Asset Allocation The Key To Stability In Volatility

Time and again investors have raised a very basic but crucial question - what is the right way to invest or what is the single most important factor that augments long term wealth creation?

While there may be different answers, asset allocation remains the most critical factor that can take your wealth creation to the next level. Often we come across clients who have burnt their fingers trying to time the market or choose that perfect fund or stock which can instantly make you wealthy. However, what we need to realize is that there indeed, are no shortcuts to success. A carefully chosen asset allocation strategy aligned with the financial planning process is what can take you closer to your financial goals.

Our recent market research on Indian investors and wealth management industry revealed that though there are many players who preach asset allocation, the ones practicing it are far and few. As a result, even today Indian investors park almost 70 to 80% of their investible corpus in bank FDs and Real Estate. Sustained capital appreciation is largely influenced by effective asset allocation, let us try and understand this concept and see how it can make a difference to your investments.

An ideal investment strategy aims to diversify your investible surplus across different asset classes such as equity, debt, real estate, commodities, cash etc. This strategy works well as each asset class has a different correlation to each other. Hence when one asset class is not doing so well the others can make up for it thereby reducing the impact on client's overall portfolio returns.

Types of Asset Allocation

• Strategic Asset Allocation is the result of the risk profile of an individual. This kind of asset allocation is a long term approach, and is based on risk profile of the investor rather than the prevailing markets or state of an certain asset class. e.g. the most simplistic risk profiling thumb rule is to have as much debt in the portfolio, as the number of years of age. As a person grows older, the debt component of the portfolio keeps increasing.

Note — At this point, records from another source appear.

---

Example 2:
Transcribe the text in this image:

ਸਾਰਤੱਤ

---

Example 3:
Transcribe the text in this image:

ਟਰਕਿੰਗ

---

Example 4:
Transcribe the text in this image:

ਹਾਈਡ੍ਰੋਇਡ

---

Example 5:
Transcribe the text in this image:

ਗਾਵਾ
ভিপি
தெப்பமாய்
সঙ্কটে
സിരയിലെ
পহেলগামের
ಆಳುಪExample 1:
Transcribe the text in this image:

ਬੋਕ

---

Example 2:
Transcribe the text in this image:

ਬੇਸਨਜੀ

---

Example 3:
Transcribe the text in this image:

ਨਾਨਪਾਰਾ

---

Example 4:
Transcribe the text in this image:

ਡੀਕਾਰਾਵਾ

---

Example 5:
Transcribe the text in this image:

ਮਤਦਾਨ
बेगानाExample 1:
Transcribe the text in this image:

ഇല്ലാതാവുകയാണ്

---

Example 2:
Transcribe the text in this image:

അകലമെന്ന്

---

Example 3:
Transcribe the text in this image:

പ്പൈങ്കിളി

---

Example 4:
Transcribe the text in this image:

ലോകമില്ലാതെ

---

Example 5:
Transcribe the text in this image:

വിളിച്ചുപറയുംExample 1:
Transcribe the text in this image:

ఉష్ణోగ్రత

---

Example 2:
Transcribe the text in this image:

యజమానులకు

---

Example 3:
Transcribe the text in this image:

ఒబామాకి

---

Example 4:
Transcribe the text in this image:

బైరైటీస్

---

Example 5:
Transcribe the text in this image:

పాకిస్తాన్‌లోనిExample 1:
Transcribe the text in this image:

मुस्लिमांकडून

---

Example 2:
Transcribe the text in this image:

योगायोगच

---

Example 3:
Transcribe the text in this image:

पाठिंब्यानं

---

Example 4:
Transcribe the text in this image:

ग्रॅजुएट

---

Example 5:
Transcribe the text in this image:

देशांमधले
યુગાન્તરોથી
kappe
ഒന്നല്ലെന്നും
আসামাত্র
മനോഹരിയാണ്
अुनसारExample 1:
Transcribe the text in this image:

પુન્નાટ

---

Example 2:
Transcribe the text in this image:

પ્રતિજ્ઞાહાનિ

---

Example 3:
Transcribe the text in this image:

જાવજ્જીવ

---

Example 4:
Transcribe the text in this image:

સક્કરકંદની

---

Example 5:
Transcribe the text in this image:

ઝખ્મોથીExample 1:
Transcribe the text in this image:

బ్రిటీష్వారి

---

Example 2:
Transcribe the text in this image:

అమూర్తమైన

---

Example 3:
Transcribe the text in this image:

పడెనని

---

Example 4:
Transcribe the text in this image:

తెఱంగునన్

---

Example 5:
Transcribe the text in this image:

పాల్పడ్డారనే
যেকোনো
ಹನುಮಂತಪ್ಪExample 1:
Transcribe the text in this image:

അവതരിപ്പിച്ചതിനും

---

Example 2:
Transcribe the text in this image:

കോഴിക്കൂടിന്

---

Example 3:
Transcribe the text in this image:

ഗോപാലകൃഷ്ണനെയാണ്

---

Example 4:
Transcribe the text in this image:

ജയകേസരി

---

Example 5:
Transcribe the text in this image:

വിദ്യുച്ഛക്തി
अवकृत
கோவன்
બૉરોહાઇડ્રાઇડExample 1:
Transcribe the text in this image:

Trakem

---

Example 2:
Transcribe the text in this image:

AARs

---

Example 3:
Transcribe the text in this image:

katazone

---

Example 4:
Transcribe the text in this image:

• Tactical Asset Allocation is a strategy which is the result of the likely behaviour of the market. An investor who decides to augment his equity allocation because of a recent correction in the stock markets is taking a tactical asset allocation call. Tactical asset allocation is more like a short term approach and suitable only for seasoned investors.

Asset Allocation v/s Diversification

Often, advisors and clients use the terms diversification and asset allocation synonymously. Though both may sound the same, asset allocation is a more scientific approach which takes into account various factors before deciding on the right asset mix, while diversification simply means spreading your assets in different instruments which may or may not be based on a scientific approach.

Studies have shown that proper asset allocation is more important to long-term returns than specific investment choices or timing the market. But the million dollar question is - how to get your asset allocation right?

Since guessing which asset category will do best at a certain time is very difficult, it makes sense to divide your investments amongst asset categories based on an asset allocation model that captures your personal goals, risk, liquidity, time horizon etc. Understanding this strategy can be the key to investment success. e.g. a young working executive with no liabilities can afford to take higher risks and thereby invest in risky asset classes to maximize returns.

Factors for making Asset Allocation decision

Asset allocation decisions involve tradeoffs among various important variables:

• Objective: Retirement, education, buying a house, foreign trip, etc.

• Risk: Possibility of incurring loss or misfortune, depreciation, erosion in the value of investment in a specific asset class.

• Returns: Profit, appreciation, Interest, dividends from a specific asset class.

• Time Horizon: When do you require your money

• Liabilities: Loan obligations, dependents etc

• Liquidity: Ease with which an asset can be turned into cash without price impact, time horizon over which one can invest.